The median DOR to BEM was 25 and 12 weeks in MDS and AML patients, respectively (Fig. 1A). The best overall response for the complete study period in MDS patients was 56% (n = 10) including 1 CR, 5 mCR, 1 PR and 3SD (Fig. 1B). In the AML cohort, the OHR was 15% (n = 4) including 1 PR and 3SD.

Treatment with BEM was generally well tolerated. The grade 4 treatment-related adverse events (TRAEs) were neutrophil count decrease (n = 2), C-reactive protein increase (n = 1) and grade 3 TRAEs were ECG QT prolongation (n = 3) and one case each of anemia, thrombocytopenia, diarrhea, asthenia, LDH increase and decreased appetite. In the three cases of ECG QT prolongation, no action was taken (n = 2) or the drug was stopped (n = 1) with normalization of the ECG after treatment discontinuation.

At the time of data cut off, BEM-related G3-5 serious adverse events (SAEs) were reported in 14 out of 45 patients (31%). We saw grade 5 potentially BEM-related SAEs including acute kidney injury (n = 1) and disease progression (n = 2); no grade 4 events but 14 grade 3 events were reported in 12 patients including sepsis (2 events, 1 patient) and one patient each with pneumonia, acute kidney injury, periodontitis, febrile neutropenia, upper gastrointestinal hemorrhage, pneumonitis, abdominal pain, nausea, febrile bone marrow aplasia, bone pain, general physical health deterioration and headache. Twenty-five patients (56%) died during the study with the most common cause reported as disease progression (n = 18) not related to BEM.

To identify potential molecular patterns correlating with response to BEM, patients were centrally screened at baseline for somatic variants in 68 candidate genes associated with myeloid malignancies using a targeted next-generation sequencing gene panel (Table 1B). In exploratory analyses, mutations in STAG2 [11], were significantly more frequent in responders (40%) compared to non-responders (8%) (p = 0.048, unadjusted Fisher’s exact test). STAG2 is part of the cohesion complex, frequently mutated in HR-MDS/sAML [12], that coordinates sister chromatid separation during cell division. Consequently, mutations in cohesion complex are linked to increased DNA damage repair defects [13], with STAG2 deficiency specifically associated with inducing interferon response via cGAS-STING pathway [14]. It is therefore tempting to speculate that STAG2 mutations may correlate with improved response to BEM, by potentiating the immune-sensitizing effects of BEM, recently reported by our group in pre-clinical models of AML [5] or by mediating synthetic letality [15]. Further studies are required to specifically define the potential significance of STAG2 mutation in the response to BEM.

» **Data to examine**:
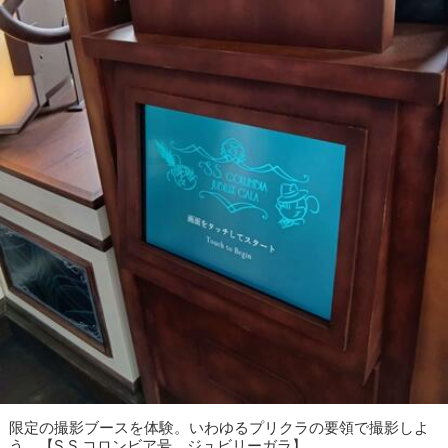
限定の撮影ブースを体験。いわゆるプリクラの要領で撮影しよ
う。【S.S.コロンビア号 ジュビリーガラ】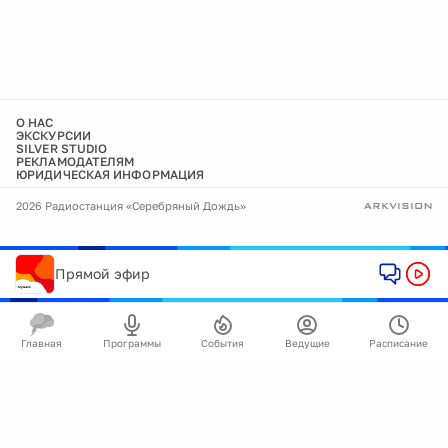
О НАС
ЭКСКУРСИИ
SILVER STUDIO
РЕКЛАМОДАТЕЛЯМ
ЮРИДИЧЕСКАЯ ИНФОРМАЦИЯ
2026 Радиостанция «Серебряный Дождь»
Прямой эфир
Главная
Программы
События
Ведущие
Расписание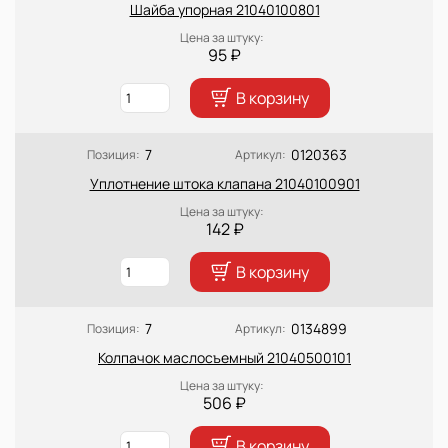
Шайба упорная 21040100801
Цена за штуку:
95 ₽
В корзину
7
0120363
Позиция:
Артикул:
Уплотнение штока клапана 21040100901
Цена за штуку:
142 ₽
В корзину
7
0134899
Позиция:
Артикул:
Колпачок маслосъемный 21040500101
Цена за штуку:
506 ₽
В корзину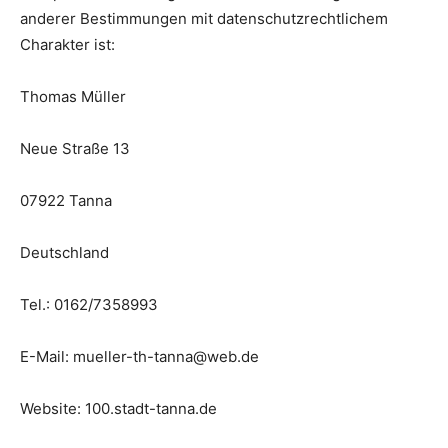
anderer Bestimmungen mit datenschutzrechtlichem
Charakter ist:
Thomas Müller
Neue Straße 13
07922 Tanna
Deutschland
Tel.: 0162/7358993
E-Mail: mueller-th-tanna@web.de
Website: 100.stadt-tanna.de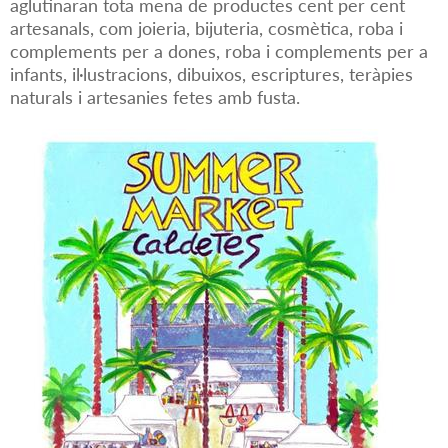
aglutinaran tota mena de productes cent per cent
artesanals, com joieria, bijuteria, cosmètica, roba i
complements per a dones, roba i complements per a
infants, il·lustracions, dibuixos, escriptures, teràpies
naturals i artesanies fetes amb fusta.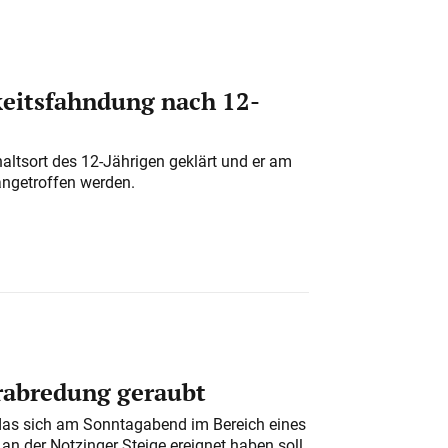
eitsfahndung nach 12-
altsort des 12-Jährigen geklärt und er am
angetroffen werden.
erabredung geraubt
das sich am Sonntagabend im Bereich eines
n der Notzinger Steige ereignet haben soll,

» **What this task involves**:
Write out word for word the passage in the study excerpt on BEM treatment, everything from "Treatment with BEM" down to "after treatment discontinuation.".

» **Solution to the exercise**:
Treatment with BEM was generally well tolerated. The grade 4 treatment-related adverse events (TRAEs) were neutrophil count decrease (n = 2), C-reactive protein increase (n = 1) and grade 3 TRAEs were ECG QT prolongation (n = 3) and one case each of anemia, thrombocytopenia, diarrhea, asthenia, LDH increase and decreased appetite. In the three cases of ECG QT prolongation, no action was taken (n = 2) or the drug was stopped (n = 1) with normalization of the ECG after treatment discontinuation.